* Blok Teks *
^^^^
(Minghui.org) (Lanjutan dari Bagian 3)

Emas dan Kuning

Ada satu warna yang secara tradisi diterima di seluruh negara dan budaya, yakni warna emas. Namun manusia jaman sekarang sering mengasosiasikan warna emas dengan logam emas (uang). Bahkan diantaranya menolak warna "emas", karena menganggap orang tersebut berusaha untuk memamerkan kekayaan atau hartanya. Faktanya, seseorang yang tidak terikat pada kekayaan tidak akan memiliki pandangan bias semacam itu; dan dia tidak akan memikirkan uang saat dia melihat warna emas. Tentu saja, logam emas memang berkaitan dengan kekayaan di masyarakat. Ada sejumlah alasan mengapa logam selalu berada di peringkat teratas di sepanjang sejarah.

Dalam masyarakat primitif atau tahap awal peradaban manusia, berbagai belahan dunia memperlakukan emas sebagai logam berharga. Orang-orang di zaman kuno bahkan menaksir emas dengan nilai tinggi karena rasa hormat mereka kepada dewa, bukan obsesi kekayaan seperti masyarakat modern sekarang.

Alasan mengapa orang kuno memuja logam emas, para ilmuwan cenderung sepakat bahwa Mesir, salah satu dari empat peradaban kuno, yang memiliki banyak peninggalan dan catatan sejarah tentang emas, memiliki jawabannya. Orang Mesir kuno belajar dari budaya mereka yang diilhami oleh dewa bahwa emas adalah sisa tubuh dari dewa dan akan bertahan selamanya tanpa degenerasi.
^^^^
* Bagian Data *
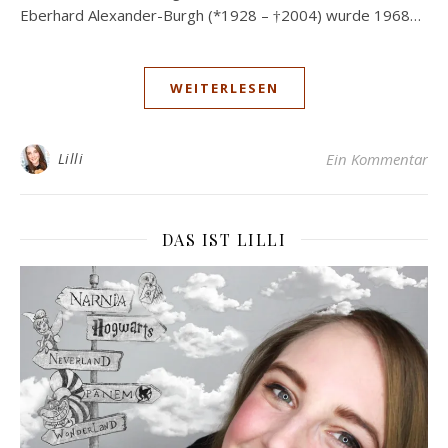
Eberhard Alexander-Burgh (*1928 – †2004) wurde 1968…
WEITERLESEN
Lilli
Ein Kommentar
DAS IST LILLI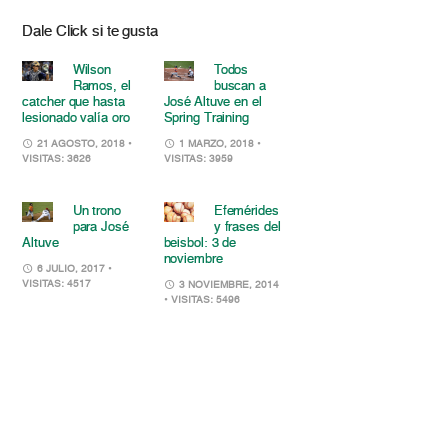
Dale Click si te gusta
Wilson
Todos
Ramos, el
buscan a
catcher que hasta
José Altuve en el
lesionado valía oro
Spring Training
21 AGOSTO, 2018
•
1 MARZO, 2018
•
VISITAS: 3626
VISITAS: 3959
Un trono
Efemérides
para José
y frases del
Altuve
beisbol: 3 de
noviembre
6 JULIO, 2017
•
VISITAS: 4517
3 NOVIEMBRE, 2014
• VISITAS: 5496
^^^^
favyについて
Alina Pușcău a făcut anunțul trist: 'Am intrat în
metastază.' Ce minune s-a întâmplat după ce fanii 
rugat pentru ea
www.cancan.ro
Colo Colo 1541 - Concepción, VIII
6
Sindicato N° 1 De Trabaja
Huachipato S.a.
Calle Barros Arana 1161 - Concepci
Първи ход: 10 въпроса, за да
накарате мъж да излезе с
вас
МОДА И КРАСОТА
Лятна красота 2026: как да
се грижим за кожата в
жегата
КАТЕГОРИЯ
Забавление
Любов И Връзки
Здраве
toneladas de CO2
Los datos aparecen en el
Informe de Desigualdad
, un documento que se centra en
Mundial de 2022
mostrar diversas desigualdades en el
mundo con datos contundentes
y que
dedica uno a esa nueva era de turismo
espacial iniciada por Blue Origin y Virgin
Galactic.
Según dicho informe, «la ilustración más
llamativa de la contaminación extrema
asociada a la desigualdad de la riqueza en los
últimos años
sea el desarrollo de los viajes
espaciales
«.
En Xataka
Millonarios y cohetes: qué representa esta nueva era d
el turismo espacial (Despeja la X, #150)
^^^^
* Soal dan Tugas *
1. Kalimat mana saja dalam teks tentang warna emas yang memuat kata "kekayaan"? Tuliskan semuanya.
2. Menurut teks tentang warna emas, apa yang dipelajari orang Mesir kuno dari budaya mereka tentang emas?

* Hasil Tugas *
1.
1. Bahkan diantaranya menolak warna "emas", karena menganggap orang tersebut berusaha untuk memamerkan kekayaan atau hartanya.
2. Faktanya, seseorang yang tidak terikat pada kekayaan tidak akan memiliki pandangan bias semacam itu; dan dia tidak akan memikirkan uang saat dia melihat warna emas.
3. Tentu saja, logam emas memang berkaitan dengan kekayaan di masyarakat.
4. Orang-orang di zaman kuno bahkan menaksir emas dengan nilai tinggi karena rasa hormat mereka kepada dewa, bukan obsesi kekayaan seperti masyarakat modern sekarang.

2. Emas adalah sisa tubuh dari dewa dan akan bertahan selamanya tanpa degenerasi.